IP addresses, URLs & domains by Toby Stack

When computers are linked together on a network they require some form of unique identification so that data can be sent to, or requested from, a specific computer. On the internet the unique form of identification used is called an IP address it consists of 4 number between 0 and 254 separated by a dot, for example the BBC web site is (at time of writing) located at 212.58.224.131. A reasonable way of thinking about IP addresses is to think of them as being a computers phone number.

What is a server?

A server is a computer which is permanantly connected to the internet (or other type of network) and on which are located (hosted) internet sites (domains) or other "objects" or services which are available to everyone connected to the network. A single server may host one or thousands of sites and "objects" or services.

Domain Names

Unfortunately as I'm sure you have all experienced it is quite difficult to memorise strings of numbers and so on the internet instead of using IP addresses directly we use the domain name system. A domain name is a string of characters that are use in the place of an IP address, for example the BBC site we mentioned before can be accessed using the IP address 212.58.224.131 or the domain name bbc.co.uk, both produce the same result but the domain name is easier to remember.

The term "domain" is used in 2 contexts. In simple everyday use (to non techies) it means a web address, or a location on the web. Thus www.planetoftunes.com is a domain.

In precise technical terms though ... .com is a top-level domain. planetoftunes.com is a domain, www.planetoftunes.com is a sub-domain of planetoftunes.com.

Domain Name Servers

Originally the domain name was translated into an IP address by using a list of domain names and IP addresses stored on the computer called the hosts file, but this becomes impractical as a network grows as all computers would have to get a new version of the hosts file each time a change is made to the network. To get around the problem posed by increasing network complexity modern systems use the domain name server model, this system works by using computers that act rather like giant telephone directories. When a computer requests the IP address of a domain name what happens is the request is sent to a server that looks at the domain name and works out what other server stores the required information. The process is somewhat similar to working out someone's name from looking at their phone number, if their number is 00442073858384 you know that 0044 is the code for the UK so you get a list of UK local area codes from this list you find out that (0)20 is the code for London from this you can look up the number in a London telephone directory and find the name.

URLs

A URL (Uniform Resource Locator) is a method of finding (locating) an item (resource) on the internet.
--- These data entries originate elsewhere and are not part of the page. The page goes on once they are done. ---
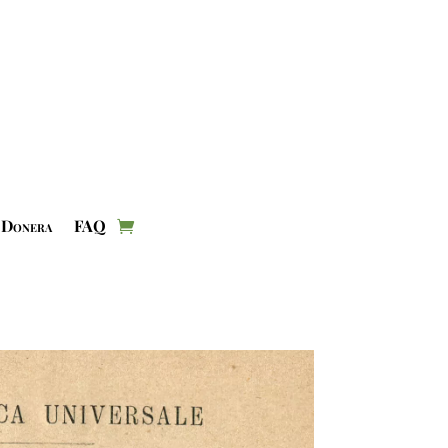
Donera
FAQ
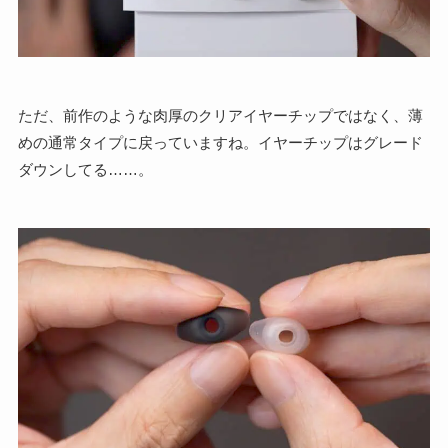
ただ、前作のような肉厚のクリアイヤーチップではなく、薄
めの通常タイプに戻っていますね。イヤーチップはグレード
ダウンしてる……。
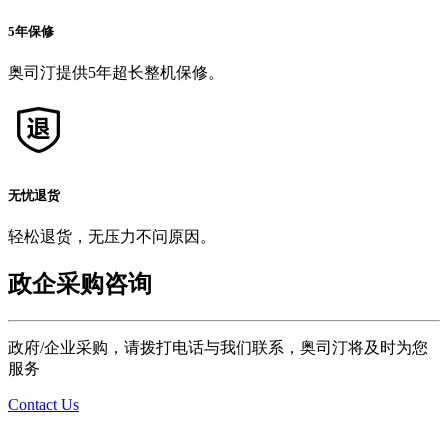
5年保修
奥司汀提供5年超长整机保修。
无忧退货
轻松退货，无压力不问原因。
政企采购咨询
政府/企业采购，请拨打电话与我们联系，奥司汀将及时为您
服务
Contact Us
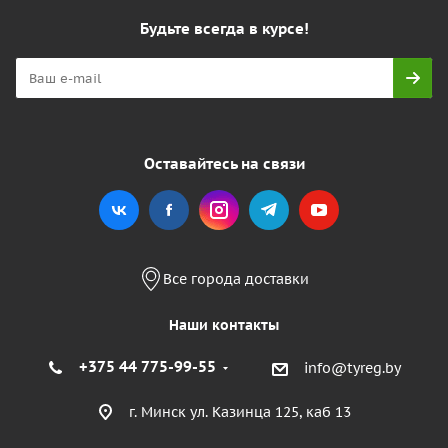
Будьте всегда в курсе!
Оставайтесь на связи
Все города доставки
Наши контакты
+375 44 775-99-55
info@tyreg.by
г. Минск ул. Казинца 125, каб 13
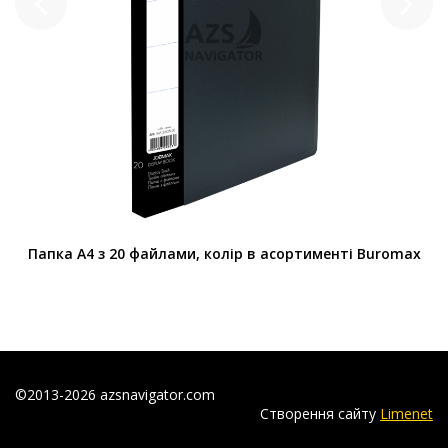
Папка А4 з 20 файлами, колір в асортименті Buromax
©2013-2026 azsnavigator.com
Створення сайту
Limenet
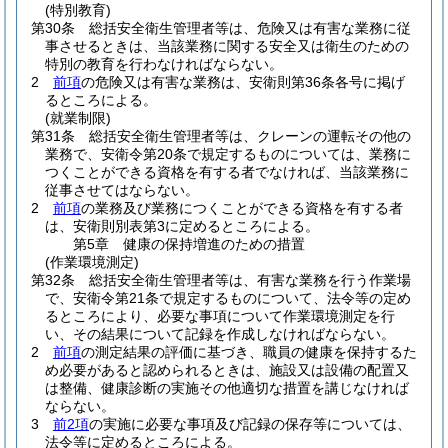
(特別教育)
第30条
総括安全衛生管理者等は、危険又は有害な業務に従
事させるときは、当該業務に関する安全又は衛生のための
特別の教育を行わなければならない。
2
前項
の危険又は有害な業務は、安衛則第36条各号に掲げ
るところによる。
(就業制限)
第31条
総括安全衛生管理者等は、クレーンの運転その他の
業務で、安衛令第20条で規定するものについては、業務に
つくことができる資格を有する者でなければ、当該業務に
従事させてはならない。
2
前項
の業務及び業務につくことができる資格を有する者
は、安衛則別表第3に定めるところによる。
第5章
健康の保持増進のための措置
(作業環境測定)
第32条
総括安全衛生管理者等は、有害な業務を行う作業場
で、安衛令第21条で規定するものについて、法令等の定め
るところにより、必要な事項について作業環境測定を行
い、その結果について記録を作成しなければならない。
2
前項
の測定結果の評価に基づき、職員の健康を保持するた
め必要があると認められるときは、施設又は設備の配置又
は整備、健康診断の実施その他適切な措置を講じなければ
ならない。
3
前2項
の実施に必要な事項及び記録の保存等については、
法令等に定めるところによる。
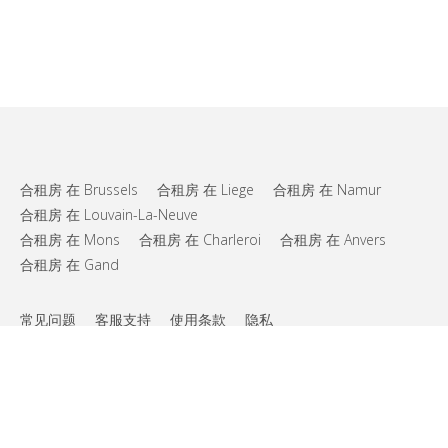
合租房 在 Brussels
合租房 在 Liege
合租房 在 Namur
合租房 在 Louvain-La-Neuve
合租房 在 Mons
合租房 在 Charleroi
合租房 在 Anvers
合租房 在 Gand
常见问题
客服支持
使用条款
隐私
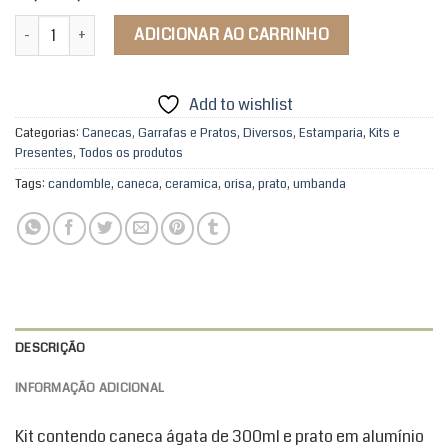
Kit Caneca e Prato Ágata Meu Ori Paramentas quantidade
ADICIONAR AO CARRINHO
Add to wishlist
Categorias:
Canecas, Garrafas e Pratos
,
Diversos
,
Estamparia
,
Kits e
Presentes
,
Todos os produtos
Tags:
candomble
,
caneca
,
ceramica
,
orisa
,
prato
,
umbanda
DESCRIÇÃO
INFORMAÇÃO ADICIONAL
Kit contendo caneca ágata de 300ml e prato em alumínio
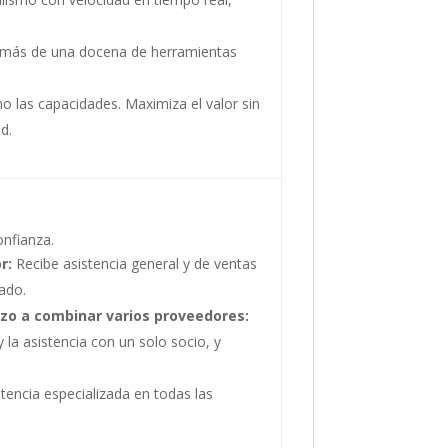
más de una docena de herramientas
o las capacidades. Maximiza el valor sin
d.
onfianza.
r:
Recibe asistencia general y de ventas
ado.
rzo a combinar varios proveedores:
y la asistencia con un solo socio, y
tencia especializada en todas las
In a basic form it carries information on the domain name to locate the computer, the path the file is stored under, the file itself and information about how it is accessed.

To give an example http://www.bbc.co.uk/home/i/images/ban_home.gif has the domain name www.bbc.co.uk the path /home/i/images/ and the filename ban_home.gif and is accessed using HTTP, this mean you can locate a file (ban_home.gif) in a set of folders (in this case the folder “image” which is in the folder “i” which is in the folder “home”) on a particular server (located using the domain name). URLs can contain even more information but that is somewhat beyond the scope of this article.